* **Stored data entries**
◆ ◆ ◆ ◆ ◆ ◆ ◆

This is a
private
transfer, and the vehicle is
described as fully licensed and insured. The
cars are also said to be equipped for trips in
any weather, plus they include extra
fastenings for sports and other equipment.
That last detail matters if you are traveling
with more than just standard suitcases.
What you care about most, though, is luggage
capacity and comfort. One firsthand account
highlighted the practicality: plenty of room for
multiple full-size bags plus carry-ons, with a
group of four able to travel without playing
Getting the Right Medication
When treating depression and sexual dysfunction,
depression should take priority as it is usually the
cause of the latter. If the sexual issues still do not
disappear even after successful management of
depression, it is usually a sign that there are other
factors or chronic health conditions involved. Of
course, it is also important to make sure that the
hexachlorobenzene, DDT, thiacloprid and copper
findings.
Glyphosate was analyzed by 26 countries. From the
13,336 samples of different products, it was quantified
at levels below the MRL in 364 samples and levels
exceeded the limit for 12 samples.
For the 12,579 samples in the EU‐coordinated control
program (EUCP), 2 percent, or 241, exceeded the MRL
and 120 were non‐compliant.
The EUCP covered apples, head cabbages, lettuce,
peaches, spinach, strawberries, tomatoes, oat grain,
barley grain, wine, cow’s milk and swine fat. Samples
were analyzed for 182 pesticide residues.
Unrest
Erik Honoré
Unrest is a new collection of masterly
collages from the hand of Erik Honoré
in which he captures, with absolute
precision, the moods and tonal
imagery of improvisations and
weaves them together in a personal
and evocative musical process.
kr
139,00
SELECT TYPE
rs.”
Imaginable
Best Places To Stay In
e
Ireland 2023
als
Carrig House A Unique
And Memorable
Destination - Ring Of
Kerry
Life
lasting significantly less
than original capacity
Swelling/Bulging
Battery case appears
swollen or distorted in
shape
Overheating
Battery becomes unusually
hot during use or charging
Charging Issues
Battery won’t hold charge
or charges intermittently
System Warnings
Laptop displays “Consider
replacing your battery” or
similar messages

◆ ◆ ◆ ◆ ◆ ◆ ◆

The lines you need are those containing "EUCP"; find them in the records and copy them.

program (EUCP), 2 percent, or 241, exceeded the MRL
The EUCP covered apples, head cabbages, lettuce,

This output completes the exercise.